Einteilung der Teilnehmer verbesserungswürdig

Verbesserungswürdig scheint unter anderem die Einteilung der Personen in Schulungen, um ein für sie geeignetes Kursprogramm anzubieten. „Die Coaches waren bemüht, scheiterten aber an der Aufgabe, für uns alle - darunter zwei Akademikerinnen, ein Ex-Häftling, eine Frau ohne Deutschkenntnisse sowie zwei Burschen mit abgebrochenen Lehren - ein passendes Programm zu gestalten“, so Maja. Stattdessen wurde die Social-Media-Managerin von ihrem Trainer ausgefragt, ob Facebook sinnvoll wäre.

Eine AMS-Mitarbeiterin, die anonym bleiben will, sagt gegenüber ORF.at: „Es gibt Kurse, die werden vom AMS fix eingekauft.“ Das A und O sei: „Der Kunde muss aktiv werden.“ Das große Manko bei der Beratung sei, dass für ausführliche Gespräche keine Zeit bleibe. Der Name ist also nicht Programm. Wer schon einmal Kunde der AMS-Leistungen war, kenne den Betrieb im Fünfminutenakkord.
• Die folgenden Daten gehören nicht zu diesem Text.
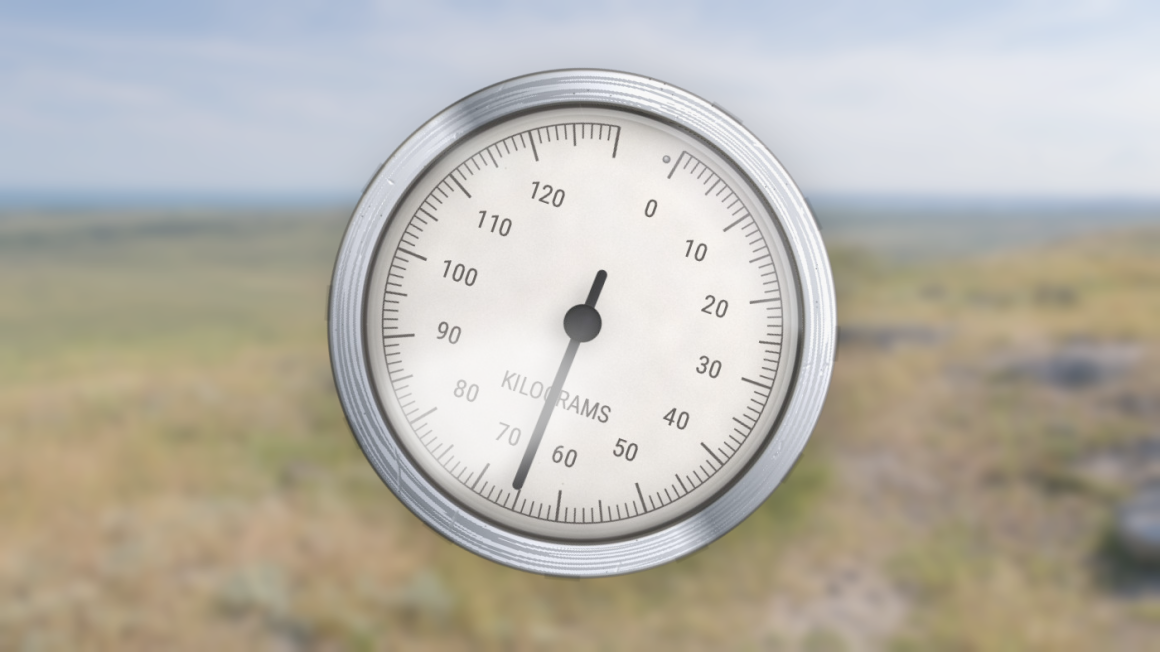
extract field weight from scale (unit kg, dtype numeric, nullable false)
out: 65.5 kg
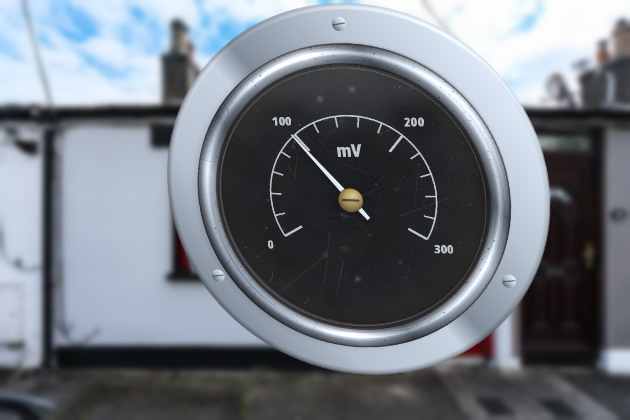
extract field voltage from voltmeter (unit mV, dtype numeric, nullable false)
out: 100 mV
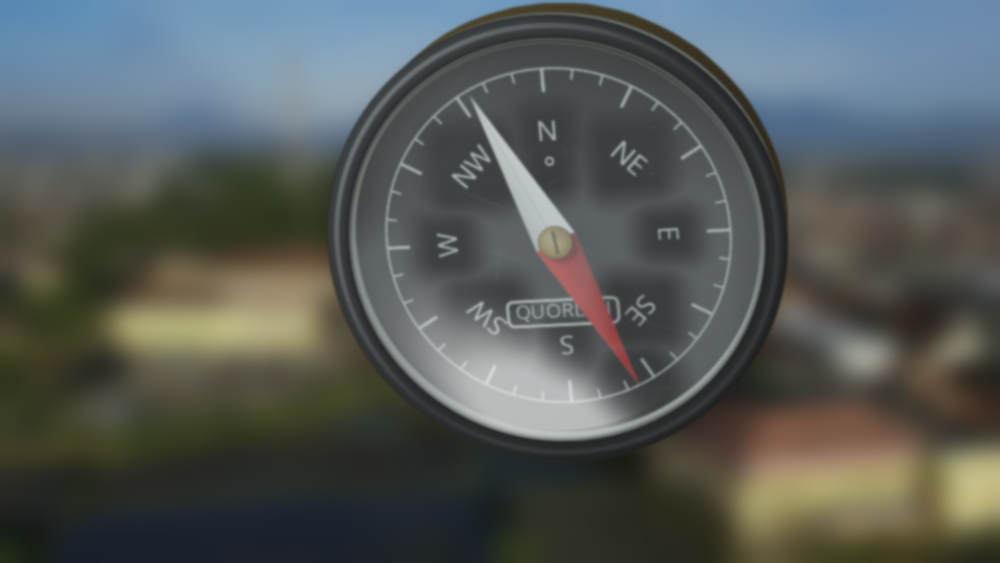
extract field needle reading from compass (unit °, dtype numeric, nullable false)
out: 155 °
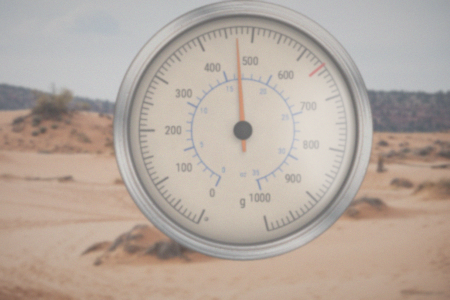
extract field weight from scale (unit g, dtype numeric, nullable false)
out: 470 g
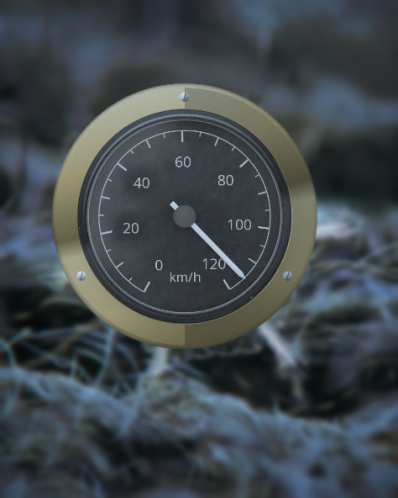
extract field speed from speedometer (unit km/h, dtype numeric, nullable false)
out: 115 km/h
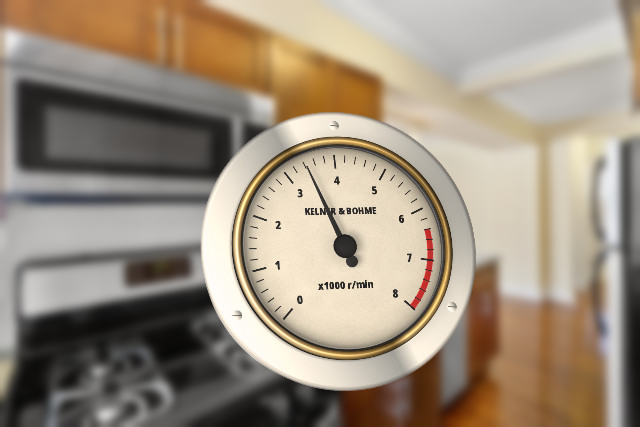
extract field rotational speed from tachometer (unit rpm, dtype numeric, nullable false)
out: 3400 rpm
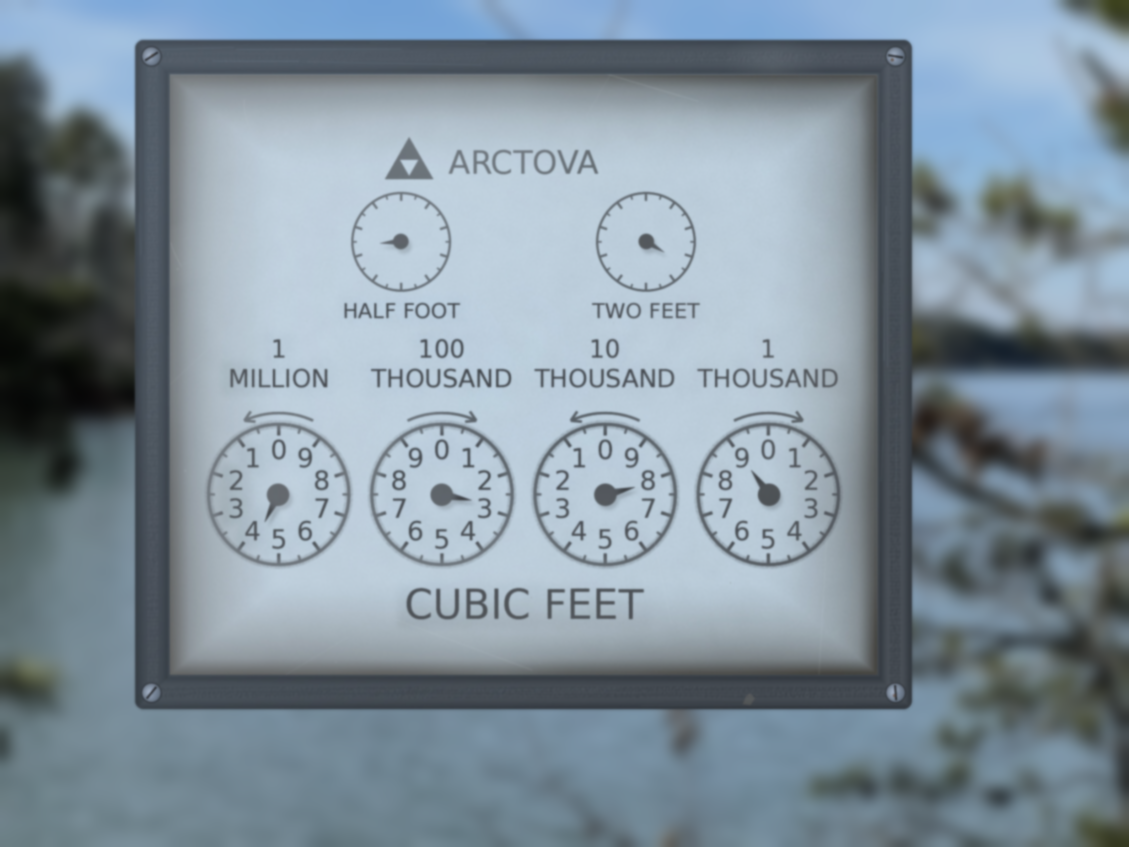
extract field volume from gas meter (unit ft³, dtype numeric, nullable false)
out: 427900 ft³
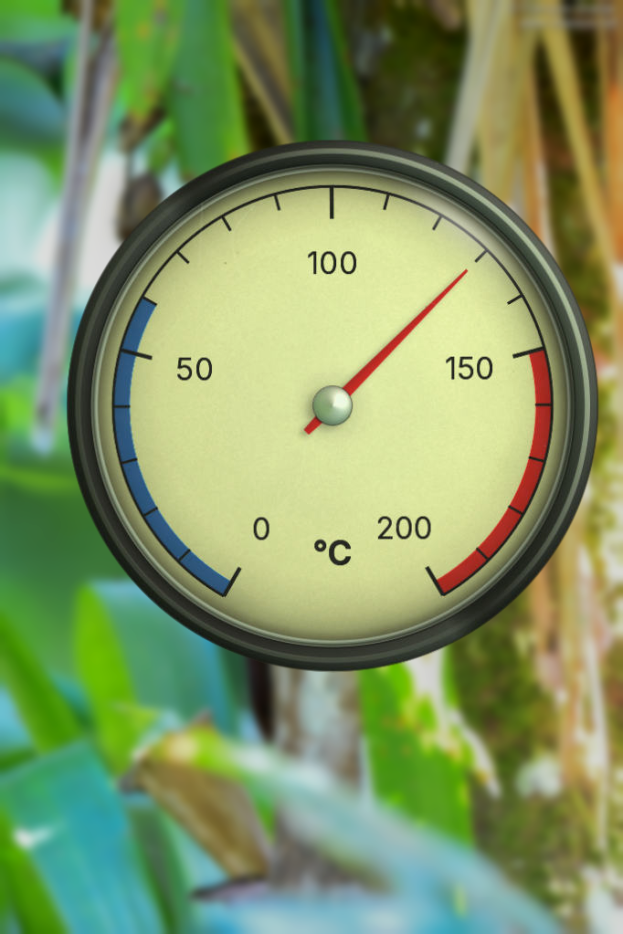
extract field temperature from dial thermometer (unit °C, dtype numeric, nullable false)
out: 130 °C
Kostenvoranschlag einzuholen lohnt

Ideal für Arbeitssuchende sei es, die Kurslisten - etwa bei Anbietern wie WIFI und BFI - durchzustöbern und gleich einen Kostenvoranschlag für den Wunschkurs zum Betreuungstermin mitzubringen. „Geld“, sagt die AMS-Mitarbeiterin, „ist nämlich genug da. So ist’s nicht.“ Wie viel ein Fortbildungskurs maximal kosten darf, sagt das AMS nicht. Aber grundsätzlich verfolge man einen Sparkurs, so AMS-Sprecherin Sprenger.